Corée du SudFrench Korean Chamber of Commerce and Industry

Corée du Sud

Premier traité franco-coréen

1886 : un traité d’amitié et de commerce entre la France et la Corée

« Il y aura paix et amitié perpétuelles entre le Président de la République française d’une part, et Sa Majesté le Roi de Corée, d’autre part, ainsi qu’entre les ressortissants des deux États, sans exception de personne ni de lieux »

La Corée adopte à la fin du 19e siècle une politique d’ouverture vis-à-vis des principales puissances occidentales. Après l’ouverture des ports de Busan, Wonsan et Incheon en 1876, l’Allemagne, les États-Unis et le Royaume-Uni signent des accords. Le représentant français en Chine est alors chargé du développement des relations avec la Corée, qui aboutit à la signature le 4 juin 1886 du premier traité d’amitié et de commerce, qui sera ratifié le 30 mai 1887, marquant le début des relations officielles entre la France et la Corée.

Ce traité a trois objectifs majeurs : il marque l’amitié entre les deux pays, régularise le sort des français qui habitent la Corée par l’instauration d’un système consulaire et établit les bases d’une relation d’échanges commerciaux par un certain nombre de dispositions. Il traduit donc les aspirations de la Corée dans son souci d’ouverture, et celles de la France dans sa recherche d’un cadre qui permet à ses ressortissants de vivre dans la péninsule et d’organiser les échanges.

Son influence est cependant plus large, il ouvre en France un intérêt plus large pour la Corée, sous l’impulsion de Victor Collin de Plancy, nommé consul et commissaire du Gouvernement en 1887, et de Maurice Courant, jeune interprète et chancelier.

 

Victor Collin de Plancy : premier représentant de la France en Corée

Comment relater la naissance des relations franco-coréennes, sans évoquer ce diplomate, négociateur hors pair, qui sut apaiser la question religieuse.

Couronnant un séjour de dix ans à Pékin, la nomination de Victor Collin de Plancy en 1887 comme chef de mission diplomatique, “consul et commissaire du Gouvernement”, inaugure, un an après la conclusion du traité d’amitié, les relations diplomatiques franco-coréennes.

Ce sont les questions religieuses qui vont d’abord mobiliser Collin, dès son arrivée.

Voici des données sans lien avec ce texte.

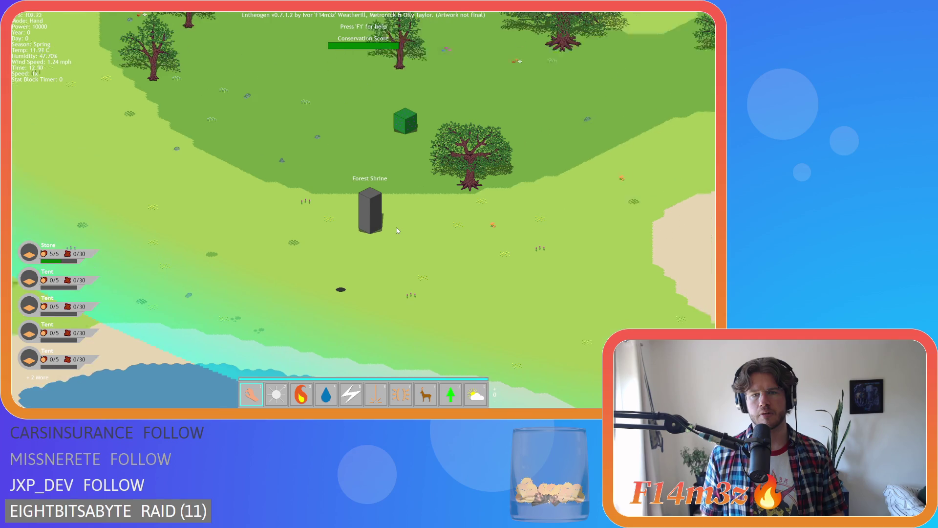
{"action": "scroll", "scroll_direction": "down", "scroll_amount": 3}
{"action": "scroll", "scroll_direction": "up", "scroll_amount": 3}
{"action": "scroll", "scroll_direction": "down", "scroll_amount": 3}
{"action": "scroll", "scroll_direction": "up", "scroll_amount": 3}
{"action": "scroll", "scroll_direction": "down", "scroll_amount": 3}
{"action": "scroll", "scroll_direction": "up", "scroll_amount": 3}
{"action": "scroll", "scroll_direction": "down", "scroll_amount": 3}
{"action": "scroll", "scroll_direction": "down", "scroll_amount": 3}
{"action": "scroll", "scroll_direction": "up", "scroll_amount": 3}
{"action": "scroll", "scroll_direction": "down", "scroll_amount": 3}
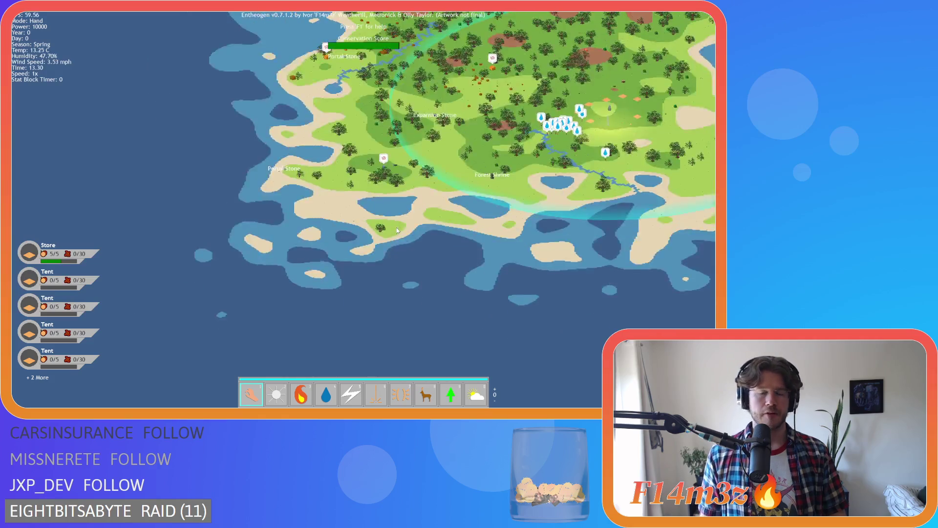
{"action": "scroll", "scroll_direction": "up", "scroll_amount": 3}
Pan north to the northern coast, south to the southern coast, then across the island
{"action": "key", "text": "w"}
{"action": "scroll", "scroll_direction": "up", "scroll_amount": 3}
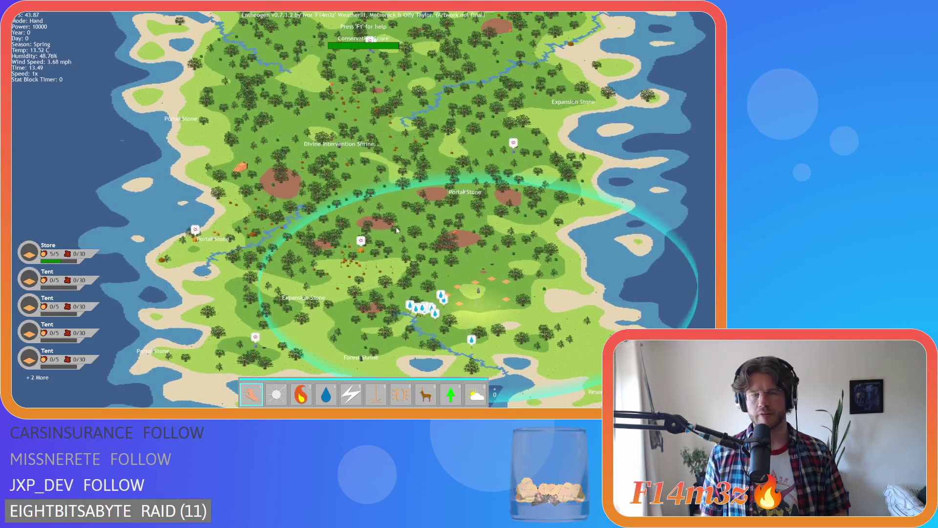
{"action": "key", "text": "w"}
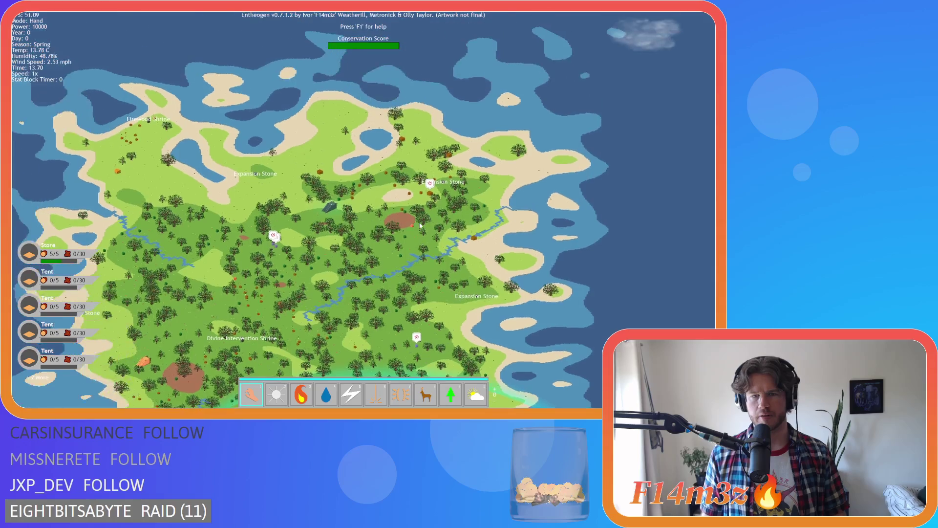
{"action": "scroll", "scroll_direction": "up", "scroll_amount": 3}
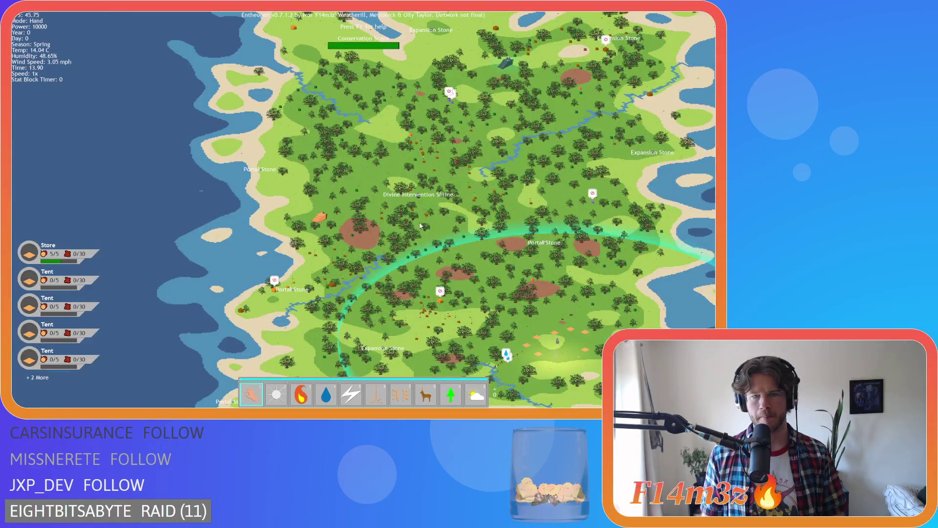
{"action": "key", "text": "s"}
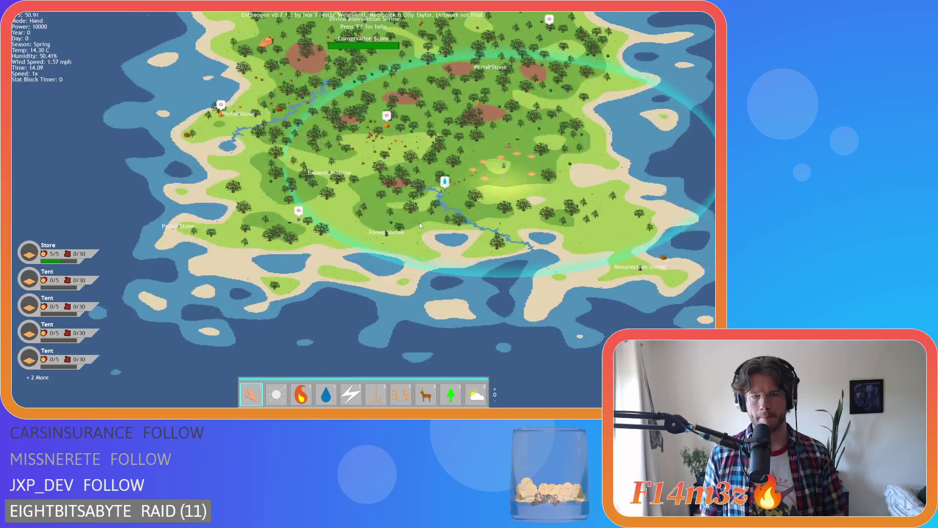
{"action": "scroll", "scroll_direction": "up", "scroll_amount": 3}
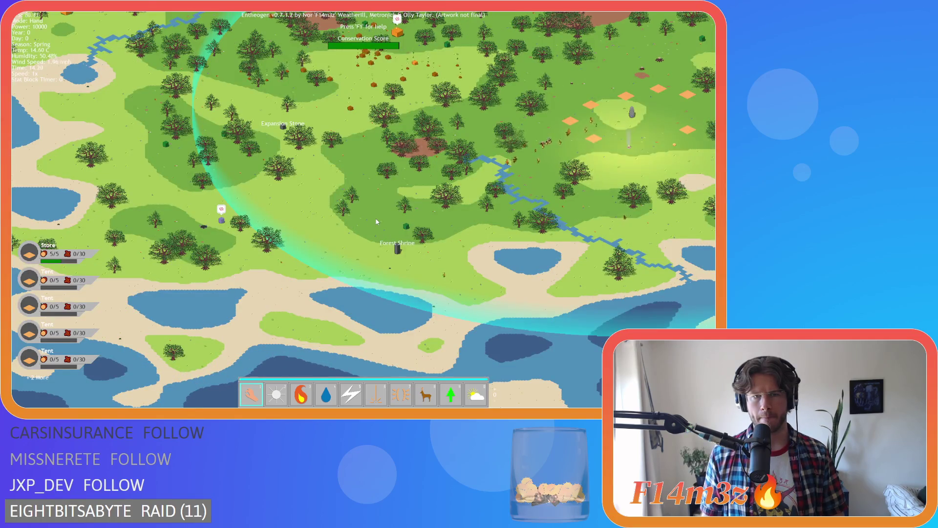
{"action": "scroll", "scroll_direction": "up", "scroll_amount": 3}
{"action": "scroll", "scroll_direction": "down", "scroll_amount": 3}
{"action": "scroll", "scroll_direction": "up", "scroll_amount": 3}
{"action": "scroll", "scroll_direction": "down", "scroll_amount": 3}
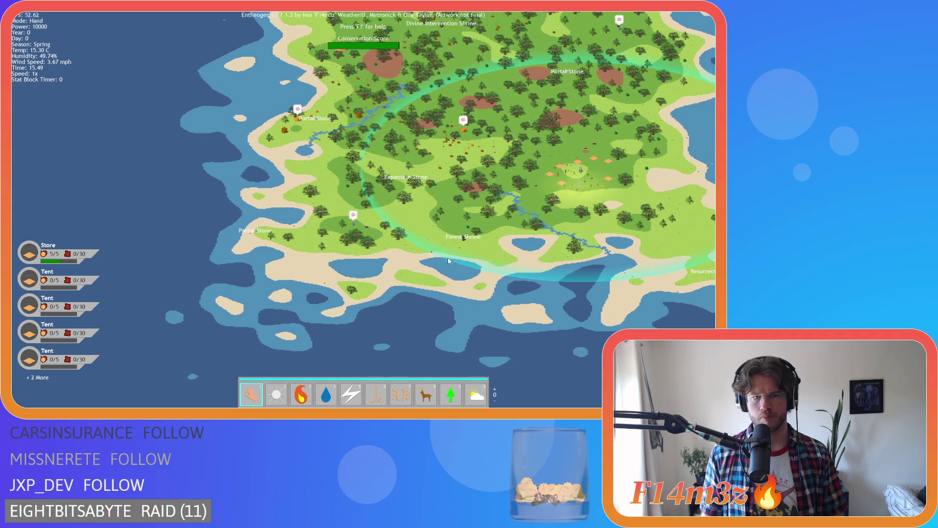
{"action": "key", "text": "w"}
{"action": "key", "text": "a"}
{"action": "key", "text": "w"}
{"action": "key", "text": "d"}
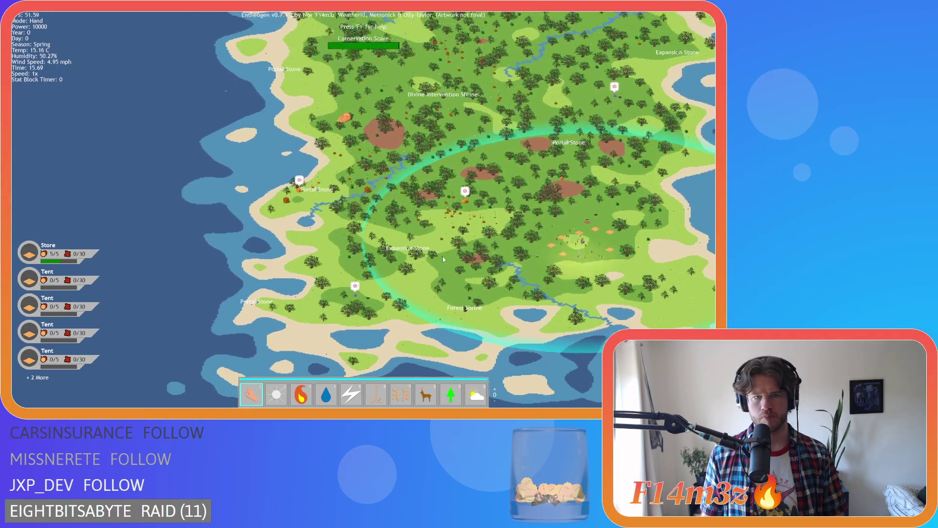
{"action": "key", "text": "d"}
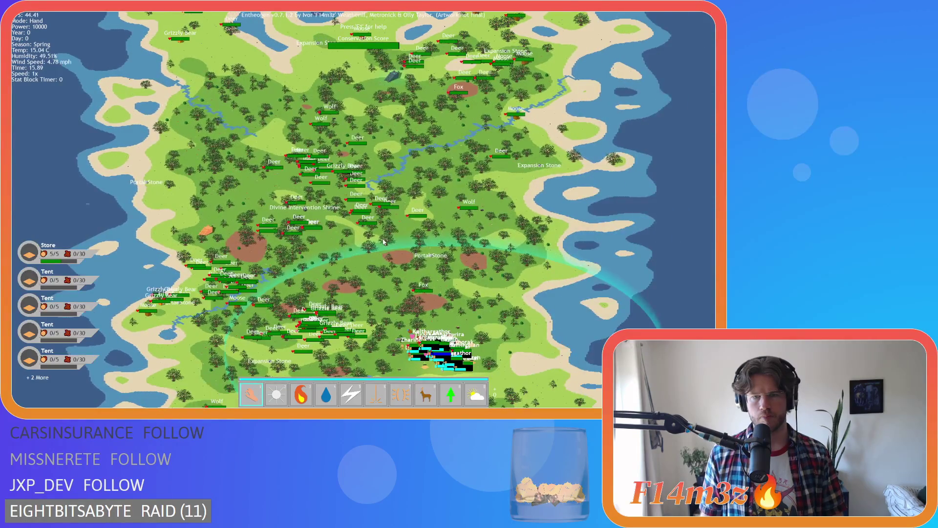
Quit the running game with Alt+F4 and confirm with Y
{"action": "scroll", "scroll_direction": "up", "scroll_amount": 3}
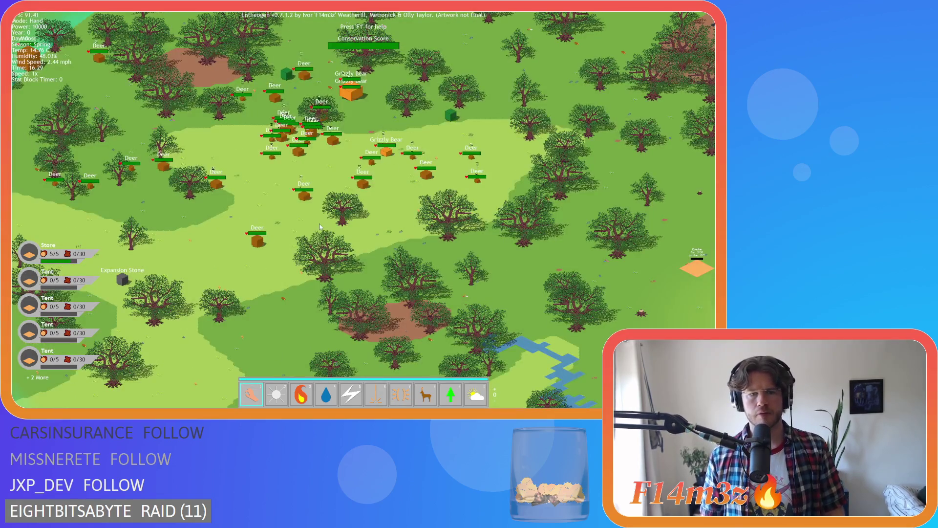
{"action": "scroll", "scroll_direction": "down", "scroll_amount": 3}
{"action": "scroll", "scroll_direction": "down", "scroll_amount": 3}
{"action": "scroll", "scroll_direction": "up", "scroll_amount": 3}
{"action": "key", "text": "alt+F4"}
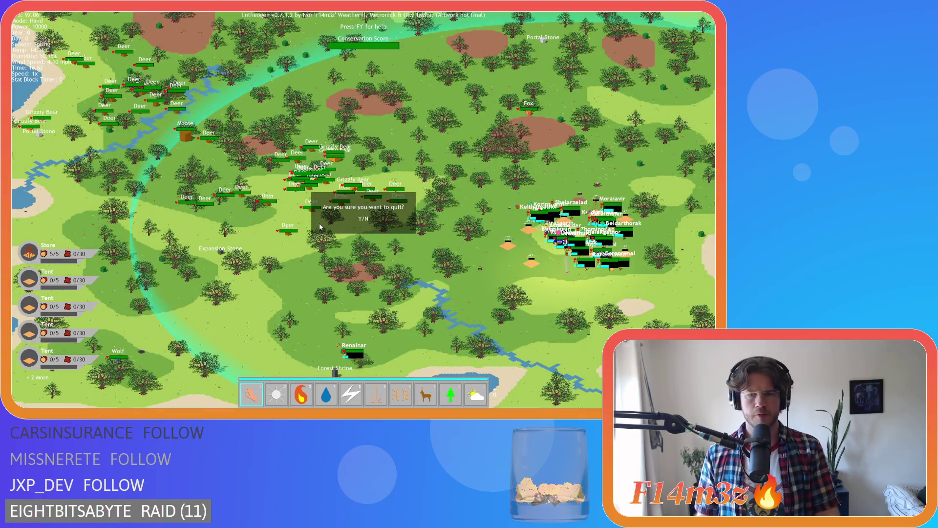
{"action": "key", "text": "y"}
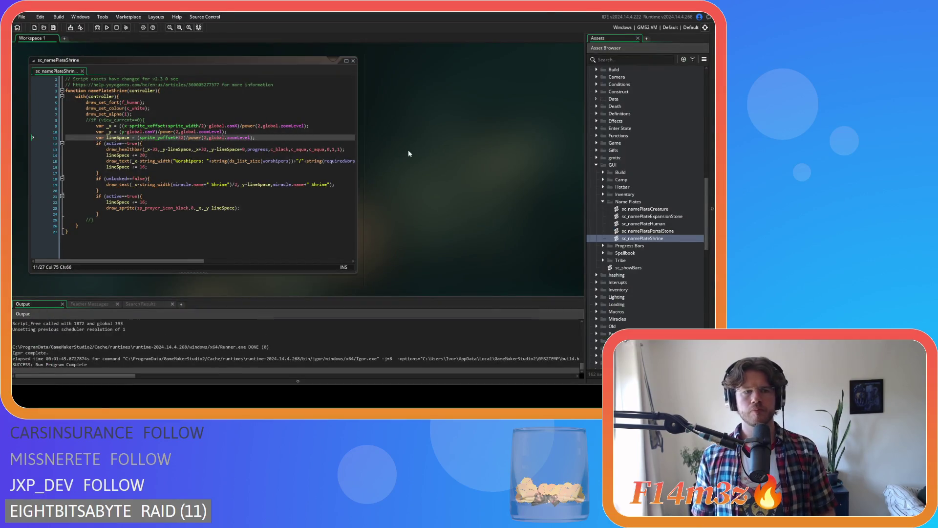
Open and review sc_namePlateCreature, then switch to another open nameplate script window
{"action": "double_click", "coordinate": [645, 209]}
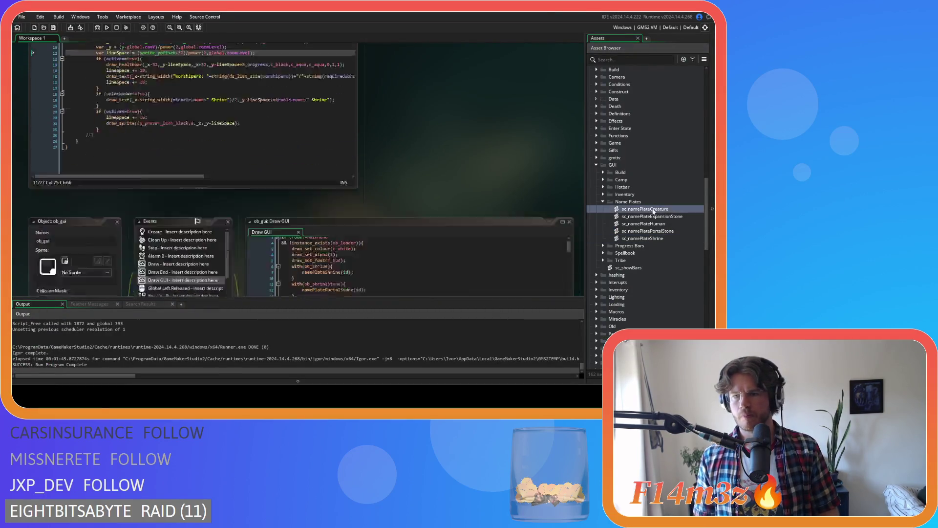
{"action": "scroll", "scroll_direction": "up", "scroll_amount": 3}
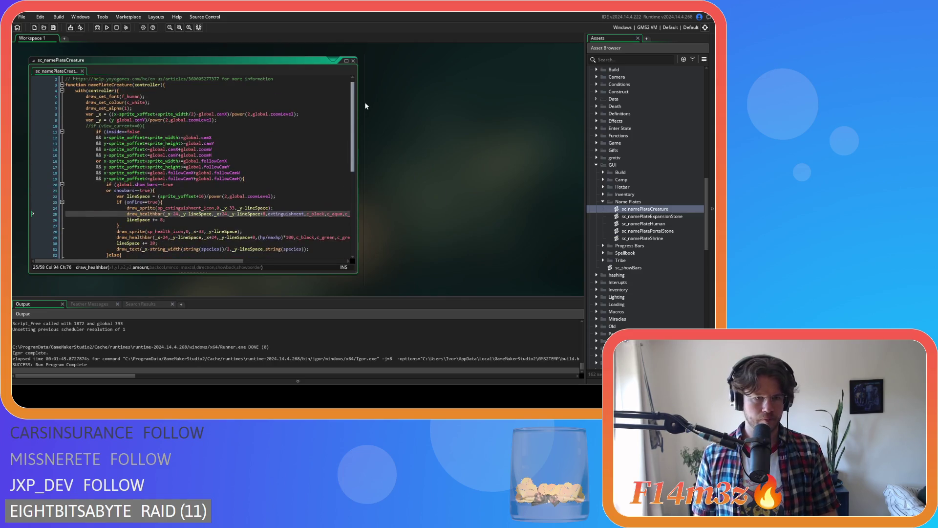
{"action": "scroll", "scroll_direction": "down", "scroll_amount": 3}
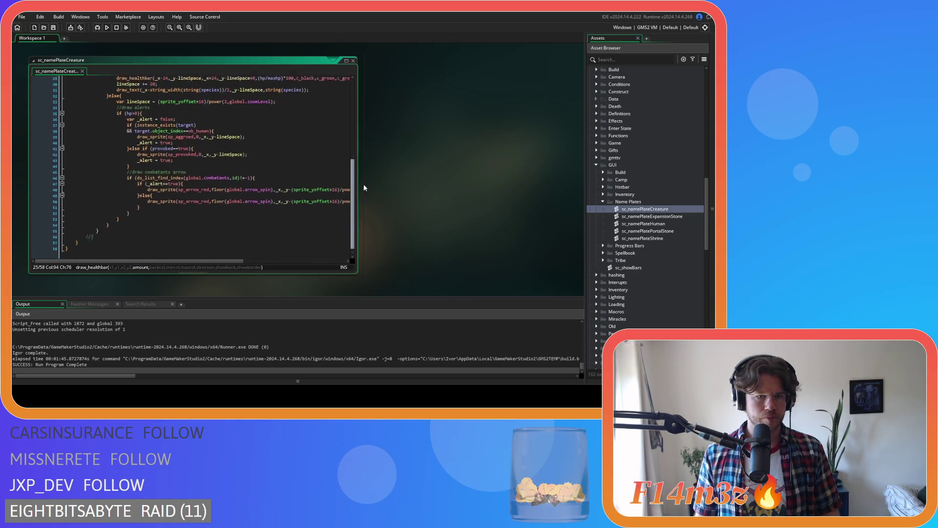
{"action": "left_click_drag", "start_coordinate": [146, 261], "coordinate": [147, 261]}
{"action": "scroll", "scroll_direction": "up", "scroll_amount": 3}
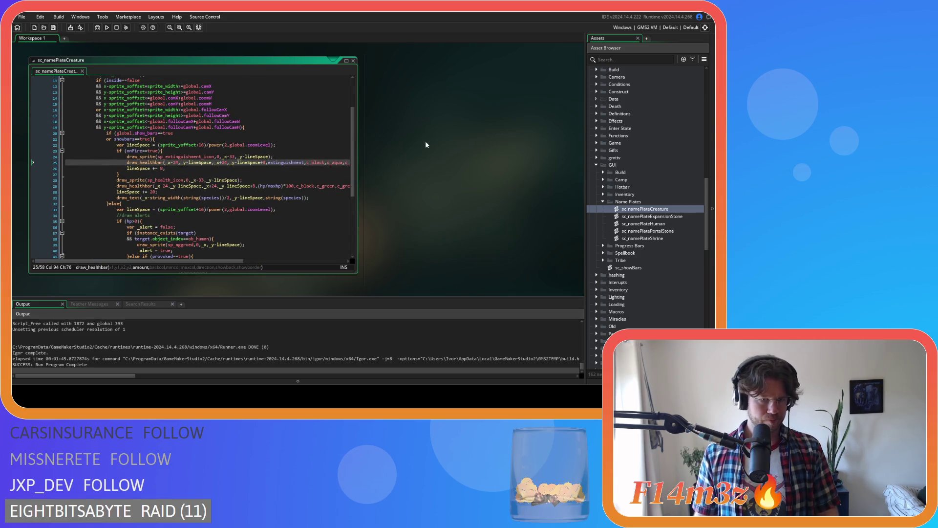
{"action": "right_click", "coordinate": [426, 118]}
{"action": "mouse_move", "coordinate": [438, 130]}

En effet, les prêtres des missions étrangères poursuivent l’évangélisation et séjournent hors des lieux qui leur sont assignés, en infraction avec les lois du royaume de Choson. Le chef de mission s’acquitte admirablement, avec dévouement et habileté, du rôle de négociateur qui lui a été confié à Paris, contribuant largement à l’apaisement. En 1890, s’achève la première mission de Collin, promu, eu égard à la qualité des services rendus en Corée, chargé d’affaires à Tokyo puis à Tanger.

C’est sur sa demande, probablement en partie pour des raisons familiales – son épouse est coréenne – que Victor Collin de Plancy est à nouveau affecté en Corée en 1896, en qualité de consul général et chargé d’affaires. Dès lors, il demeure à Séoul une dizaine d’années jusqu’en janvier 1906, dans les quelques mois qui suivent la signature du traité de protectorat avec le Japon.

Collin de Plancy aura également contribué à faire progresser l’influence de la France au “Pays du Matin Calme”, en développant considérablement la coopération française pour la modernisation de la Corée. C’est ainsi qu’en 1904, de l’architecte au céramiste en passant par l’ingénieur des mines ou l’officier, 14 des 21 experts étrangers que compte la Corée sont Français. En définitive, la France compte au début du siècle parmi les communautés étrangères les plus nombreuses, avec près de 80 personnes recensées.

Enfin, c’est encore Collin de Plancy qui figure parmi les promoteurs de la première collection d’œuvres d’art coréennes en diffusant en Occident l’histoire de la céramique et celle de la typographie coréennes et qui, lors de l’Exposition universelle de 1900, incita la Corée à présenter un pavillon, lequel obtint de nombreux prix.